Commodity currencies broke and traded above the ranges of the Asian session, and European and US stocks ended the day higher. Bitcoin (BTC/USD) even retested its $27,500 resistance after starting the day at $26,700!

“Risk” assets such as the US dollar and the British pound were highlighted on Tuesday, but not in a good way.

China missed market manufacturing activity data and retail sales estimates, which were a number on the Australian dollar, Canadian dollar, New Zealand dollar and euro for most of the day. Even the British Pound joined in the bear parade after the UK printed higher than expected jobless claims and a higher unemployment rate in April.

Do you know what is safe to sell? U.S. dollar!

This week the Fed was speaking with FOMC members Bostick, Goolsby, Kashkari, and Barkin who share early upbeat sentiments. As the weaker-than-expected US retail sales report on Tuesday continues to support a healthy consumer spending environment in the second quarter, USD traders are likely to put more weight on the longer-term higher interest rate position that Fed members have indicated.

US bond yields rose, non-dollar safe havens such as the Japanese yen and gold fell, and US stocks (already affected by Home Depot’s disappointing earnings release) ended the day in the red.

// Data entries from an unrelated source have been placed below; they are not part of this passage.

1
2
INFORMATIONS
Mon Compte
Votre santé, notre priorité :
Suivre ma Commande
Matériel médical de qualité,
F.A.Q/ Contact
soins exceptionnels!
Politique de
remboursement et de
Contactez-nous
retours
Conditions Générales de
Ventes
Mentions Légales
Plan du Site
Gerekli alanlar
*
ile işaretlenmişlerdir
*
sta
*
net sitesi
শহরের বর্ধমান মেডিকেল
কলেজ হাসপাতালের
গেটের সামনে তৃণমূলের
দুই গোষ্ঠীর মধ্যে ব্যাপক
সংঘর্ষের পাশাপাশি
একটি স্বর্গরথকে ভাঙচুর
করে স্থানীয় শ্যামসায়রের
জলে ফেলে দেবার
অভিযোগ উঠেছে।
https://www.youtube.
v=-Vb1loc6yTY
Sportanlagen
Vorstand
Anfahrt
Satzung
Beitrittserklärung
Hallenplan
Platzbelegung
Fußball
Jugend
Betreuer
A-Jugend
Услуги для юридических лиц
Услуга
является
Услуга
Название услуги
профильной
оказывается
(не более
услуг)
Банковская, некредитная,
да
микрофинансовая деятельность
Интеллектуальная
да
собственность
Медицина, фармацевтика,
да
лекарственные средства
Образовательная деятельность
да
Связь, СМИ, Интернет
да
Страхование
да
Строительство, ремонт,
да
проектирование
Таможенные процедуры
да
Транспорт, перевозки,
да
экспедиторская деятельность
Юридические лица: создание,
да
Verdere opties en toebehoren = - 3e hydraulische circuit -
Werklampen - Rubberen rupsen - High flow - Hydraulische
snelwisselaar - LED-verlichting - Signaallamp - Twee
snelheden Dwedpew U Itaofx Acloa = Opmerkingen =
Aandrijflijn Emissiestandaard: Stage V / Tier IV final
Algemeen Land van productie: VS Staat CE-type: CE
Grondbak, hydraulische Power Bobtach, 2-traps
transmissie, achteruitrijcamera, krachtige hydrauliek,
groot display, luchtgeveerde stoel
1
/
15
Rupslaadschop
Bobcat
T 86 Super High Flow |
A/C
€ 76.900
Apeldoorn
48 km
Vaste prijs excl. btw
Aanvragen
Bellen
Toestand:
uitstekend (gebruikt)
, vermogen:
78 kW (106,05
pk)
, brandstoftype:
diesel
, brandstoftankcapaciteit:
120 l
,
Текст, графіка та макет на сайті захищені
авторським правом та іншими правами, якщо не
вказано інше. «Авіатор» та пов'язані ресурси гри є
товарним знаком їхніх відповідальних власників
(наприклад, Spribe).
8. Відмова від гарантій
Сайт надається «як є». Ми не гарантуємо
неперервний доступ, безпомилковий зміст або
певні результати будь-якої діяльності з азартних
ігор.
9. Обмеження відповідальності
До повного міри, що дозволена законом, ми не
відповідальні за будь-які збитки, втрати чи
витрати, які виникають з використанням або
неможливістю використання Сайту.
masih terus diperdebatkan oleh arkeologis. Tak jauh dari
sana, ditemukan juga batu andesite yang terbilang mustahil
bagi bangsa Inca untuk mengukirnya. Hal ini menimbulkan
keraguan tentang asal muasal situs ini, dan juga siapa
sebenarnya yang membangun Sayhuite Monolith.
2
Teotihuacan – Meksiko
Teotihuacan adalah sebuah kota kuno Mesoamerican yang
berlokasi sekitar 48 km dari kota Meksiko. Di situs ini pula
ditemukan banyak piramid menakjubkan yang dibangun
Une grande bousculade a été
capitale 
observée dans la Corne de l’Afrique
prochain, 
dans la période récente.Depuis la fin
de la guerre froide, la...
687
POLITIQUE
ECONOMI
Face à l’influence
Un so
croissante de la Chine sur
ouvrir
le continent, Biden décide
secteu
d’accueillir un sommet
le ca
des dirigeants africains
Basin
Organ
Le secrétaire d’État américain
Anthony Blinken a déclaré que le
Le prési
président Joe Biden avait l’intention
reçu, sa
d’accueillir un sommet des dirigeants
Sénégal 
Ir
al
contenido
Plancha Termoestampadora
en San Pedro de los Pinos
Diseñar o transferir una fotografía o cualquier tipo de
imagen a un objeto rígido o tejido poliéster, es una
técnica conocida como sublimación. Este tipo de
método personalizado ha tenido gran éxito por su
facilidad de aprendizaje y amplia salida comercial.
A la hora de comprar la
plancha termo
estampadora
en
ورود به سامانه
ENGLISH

The focus shifted back to the debt ceiling negotiations on Wednesday after congressional leaders said progress was being made in the negotiations. Meanwhile, President Biden expressed confidence that an agreement would be reached and that America would not default on its debt.

Stocks of US companies and regional banks rose, one-month Treasury notes experienced their biggest drop in three weeks, and the US dollar extended its gains against safe havens such as the Japanese yen, Swiss franc and gold.

The kumdolls danced to their own tune this time. The New Zealand and Australian dollars rose on the RBNZ’s hawkish outlook and the Canadian dollar found support from higher oil prices and a hotter-than-expected Canadian CPI report on Tuesday.

Asian, European and US stocks turned optimistic on the US debt ceiling deal on Thursday and closed in the green.

Dollar buying also gained momentum, supported in part by better-than-expected Initial Jobless Claims and releases of the Philly Fed Manufacturing Index backing the upbeat outlook from the Fed. It is not surprising that the counterparts of the US dollar such as crude oil, gold and BTC Lost some points against the dollar.

The markets closed out the week with another wave of volatility, this time from two potential catalysts during the US trading session. Traders were first affected by the news of GOP negotiators pulling out of debt ceiling deal talks, sending risk assets lower.

Traders then reacted when Federal Reserve Chairman Jerome Powell said the policy rate may not need to rise as much due to tightening credit conditions in the banking sector, backing off slightly from hawkish comments from colleagues this week.

Those two headlines were initially a double whammy for the dollar bulls, but losses in the greenback appeared to be limited by the risk aversion sparked by the debt talks freeze, potentially returning some traders to the “safe haven” side of the US. dollar.